> [TEXTAUSZUG]:
# # # #
Angela Merkel
Ex-Kanzlerin blickt selbstkritisch auf ihre Klimapolitik zurück
Angela Merkel blickt selbstkritisch auf ihre Klimapolitik zurück - und fragt auf dem Kirchentag in Hannover: „Tun wir genug für unser Überleben?“ Zweifel bleiben, ebenso ihr Appell zum Mut.

© AFP/JOHN MACDOUGALL
Hatte nicht bei jeden Kompromiss ein gutes Gefühl: Ex-Kanzlerin Angela Merkel
Von red/kna
Die frühere Bundeskanzlerin Angela Merkel beschäftigt nach eigenem Bekunden bis heute die Frage, ob sie in ihrer Amtszeit genug für den Klimaschutz getan hat. Tatsache bleibe, dass die Welt trotz aller Mühen dieser Menschheitsaufgabe bis heute nicht gerecht werde. „Die Frage, ob wir genug tun, bleibt leider unbeantwortet“, sagte sie am Donnerstag auf dem Evangelischen Kirchentag in Hannover.
Die frühere Kanzlerin und Tochter eines evangelischen Pfarrers war dort zur Bibelarbeit eingeladen. Die CDU-Politikerin berichtete davon, wie ihr Vertrauen in Gott und Menschen in politischen Krisen geholfen habe. „Zu wissen, dass Situationen nicht ausweglos sind“, habe ihr Kraft gegeben.
# # # #
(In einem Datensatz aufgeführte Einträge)
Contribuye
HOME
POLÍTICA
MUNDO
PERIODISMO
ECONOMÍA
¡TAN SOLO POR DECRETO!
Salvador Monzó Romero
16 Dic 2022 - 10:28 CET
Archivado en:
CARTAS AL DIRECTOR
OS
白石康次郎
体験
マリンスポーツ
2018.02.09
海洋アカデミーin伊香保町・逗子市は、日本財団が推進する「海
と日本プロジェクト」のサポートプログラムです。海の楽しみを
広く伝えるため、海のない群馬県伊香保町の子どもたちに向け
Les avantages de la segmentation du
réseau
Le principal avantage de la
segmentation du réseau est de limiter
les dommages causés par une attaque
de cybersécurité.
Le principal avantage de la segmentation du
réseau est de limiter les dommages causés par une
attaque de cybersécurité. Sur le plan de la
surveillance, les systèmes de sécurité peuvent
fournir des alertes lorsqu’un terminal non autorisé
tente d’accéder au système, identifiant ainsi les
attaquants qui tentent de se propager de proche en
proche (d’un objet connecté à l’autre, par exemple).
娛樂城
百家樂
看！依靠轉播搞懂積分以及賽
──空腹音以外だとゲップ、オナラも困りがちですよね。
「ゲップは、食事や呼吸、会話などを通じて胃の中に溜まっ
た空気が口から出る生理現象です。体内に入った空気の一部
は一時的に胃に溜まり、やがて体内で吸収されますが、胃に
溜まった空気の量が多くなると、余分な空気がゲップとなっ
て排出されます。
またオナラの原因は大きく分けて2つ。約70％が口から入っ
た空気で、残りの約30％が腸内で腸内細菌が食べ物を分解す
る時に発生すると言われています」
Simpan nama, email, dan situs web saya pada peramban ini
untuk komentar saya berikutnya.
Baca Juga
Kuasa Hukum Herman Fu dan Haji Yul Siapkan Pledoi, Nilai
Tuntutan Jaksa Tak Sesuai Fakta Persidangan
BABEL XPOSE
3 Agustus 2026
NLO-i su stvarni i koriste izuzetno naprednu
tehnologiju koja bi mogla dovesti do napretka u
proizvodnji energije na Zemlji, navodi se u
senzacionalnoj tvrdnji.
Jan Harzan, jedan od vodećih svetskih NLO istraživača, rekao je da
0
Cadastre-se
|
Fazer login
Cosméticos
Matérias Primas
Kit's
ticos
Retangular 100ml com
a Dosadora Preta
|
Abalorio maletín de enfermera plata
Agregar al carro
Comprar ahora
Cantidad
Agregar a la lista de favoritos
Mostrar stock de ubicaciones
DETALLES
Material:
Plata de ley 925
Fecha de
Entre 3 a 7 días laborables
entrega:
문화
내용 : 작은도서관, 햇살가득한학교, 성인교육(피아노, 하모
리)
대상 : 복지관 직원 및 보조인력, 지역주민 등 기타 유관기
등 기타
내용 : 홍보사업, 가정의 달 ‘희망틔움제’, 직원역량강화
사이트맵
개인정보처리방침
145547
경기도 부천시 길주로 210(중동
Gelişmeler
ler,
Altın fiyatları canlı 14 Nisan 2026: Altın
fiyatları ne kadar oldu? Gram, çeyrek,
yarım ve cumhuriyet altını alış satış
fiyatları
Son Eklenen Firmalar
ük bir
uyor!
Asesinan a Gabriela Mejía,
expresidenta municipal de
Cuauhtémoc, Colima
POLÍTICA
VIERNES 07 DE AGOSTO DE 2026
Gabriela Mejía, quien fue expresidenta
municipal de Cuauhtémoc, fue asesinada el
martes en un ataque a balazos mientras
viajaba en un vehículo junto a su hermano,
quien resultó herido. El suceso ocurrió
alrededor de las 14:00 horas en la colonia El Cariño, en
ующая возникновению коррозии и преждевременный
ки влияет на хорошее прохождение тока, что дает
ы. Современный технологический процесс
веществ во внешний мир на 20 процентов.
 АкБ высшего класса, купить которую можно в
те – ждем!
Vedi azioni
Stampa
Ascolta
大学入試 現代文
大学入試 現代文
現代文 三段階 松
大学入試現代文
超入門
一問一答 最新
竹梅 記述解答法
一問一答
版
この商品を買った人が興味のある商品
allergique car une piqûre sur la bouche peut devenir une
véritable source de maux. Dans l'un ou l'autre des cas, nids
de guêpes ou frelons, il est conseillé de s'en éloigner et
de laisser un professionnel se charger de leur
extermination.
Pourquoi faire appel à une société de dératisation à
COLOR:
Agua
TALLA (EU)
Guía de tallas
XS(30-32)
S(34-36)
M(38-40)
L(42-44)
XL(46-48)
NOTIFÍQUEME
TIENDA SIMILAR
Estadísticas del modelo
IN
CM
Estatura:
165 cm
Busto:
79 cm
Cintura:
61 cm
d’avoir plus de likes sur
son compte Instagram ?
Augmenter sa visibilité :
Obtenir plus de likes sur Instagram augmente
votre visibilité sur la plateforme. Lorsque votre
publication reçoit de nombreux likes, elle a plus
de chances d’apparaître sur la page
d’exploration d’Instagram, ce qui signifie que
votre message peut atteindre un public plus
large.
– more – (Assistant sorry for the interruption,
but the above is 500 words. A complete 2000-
# # # #
> [AUFGABENSTELLUNG]:
Beantworte anhand des Artikels über Angela Merkel diese Fragen:
1. Auf welcher Veranstaltung sprach Merkel am Donnerstag?
2. Wozu war sie dort eingeladen?
3. Was hat ihr nach ihrem Bericht in politischen Krisen geholfen?
Die Einträge sind eigenständiges Material und gehören nicht zum Text.

> [LÖSUNG]:
1. Auf dem Evangelischen Kirchentag in Hannover.
2. Zur Bibelarbeit.
3. Ihr Vertrauen in Gott und Menschen.